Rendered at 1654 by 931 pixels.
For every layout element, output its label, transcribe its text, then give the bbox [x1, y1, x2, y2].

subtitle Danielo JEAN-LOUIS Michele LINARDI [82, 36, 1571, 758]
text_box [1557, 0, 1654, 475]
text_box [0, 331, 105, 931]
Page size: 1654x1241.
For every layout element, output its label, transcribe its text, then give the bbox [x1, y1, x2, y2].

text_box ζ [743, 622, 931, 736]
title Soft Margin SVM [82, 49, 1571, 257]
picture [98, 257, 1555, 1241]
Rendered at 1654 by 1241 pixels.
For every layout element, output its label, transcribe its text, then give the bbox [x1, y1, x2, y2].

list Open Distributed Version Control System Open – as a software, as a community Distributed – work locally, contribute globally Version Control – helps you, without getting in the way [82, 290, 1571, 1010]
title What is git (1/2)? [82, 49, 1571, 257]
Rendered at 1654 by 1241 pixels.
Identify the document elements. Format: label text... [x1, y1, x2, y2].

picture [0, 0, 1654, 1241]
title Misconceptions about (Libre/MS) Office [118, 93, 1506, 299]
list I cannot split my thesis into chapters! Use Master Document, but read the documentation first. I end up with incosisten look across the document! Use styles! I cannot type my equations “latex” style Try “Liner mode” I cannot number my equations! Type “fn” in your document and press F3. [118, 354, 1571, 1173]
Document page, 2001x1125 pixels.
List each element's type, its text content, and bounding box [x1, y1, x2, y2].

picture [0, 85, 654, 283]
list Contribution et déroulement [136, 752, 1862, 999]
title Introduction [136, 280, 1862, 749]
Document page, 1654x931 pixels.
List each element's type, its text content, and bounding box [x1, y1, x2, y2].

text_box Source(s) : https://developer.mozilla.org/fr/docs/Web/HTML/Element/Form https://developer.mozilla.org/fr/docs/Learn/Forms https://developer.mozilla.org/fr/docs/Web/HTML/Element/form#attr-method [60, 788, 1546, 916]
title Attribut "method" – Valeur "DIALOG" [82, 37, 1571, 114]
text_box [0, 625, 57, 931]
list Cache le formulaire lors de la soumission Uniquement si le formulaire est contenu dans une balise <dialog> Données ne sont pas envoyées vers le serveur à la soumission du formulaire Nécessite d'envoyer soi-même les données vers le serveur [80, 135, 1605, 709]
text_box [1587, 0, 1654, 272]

============

What to produce: Reproduce the entries from the line containing "Document page, 2001x1125 pixels." through the end of the entries, swapping every "bounding box" for "enclosing box" and keeping everything else unchanged.

Result for this task:
Document page, 2001x1125 pixels.
List each element's type, its text content, and enclosing box [x1, y1, x2, y2].

picture [0, 85, 654, 283]
list Contribution et déroulement [136, 752, 1862, 999]
title Introduction [136, 280, 1862, 749]
Document page, 1654x931 pixels.
List each element's type, its text content, and enclosing box [x1, y1, x2, y2].

text_box Source(s) : https://developer.mozilla.org/fr/docs/Web/HTML/Element/Form https://developer.mozilla.org/fr/docs/Learn/Forms https://developer.mozilla.org/fr/docs/Web/HTML/Element/form#attr-method [60, 788, 1546, 916]
title Attribut "method" – Valeur "DIALOG" [82, 37, 1571, 114]
text_box [0, 625, 57, 931]
list Cache le formulaire lors de la soumission Uniquement si le formulaire est contenu dans une balise <dialog> Données ne sont pas envoyées vers le serveur à la soumission du formulaire Nécessite d'envoyer soi-même les données vers le serveur [80, 135, 1605, 709]
text_box [1587, 0, 1654, 272]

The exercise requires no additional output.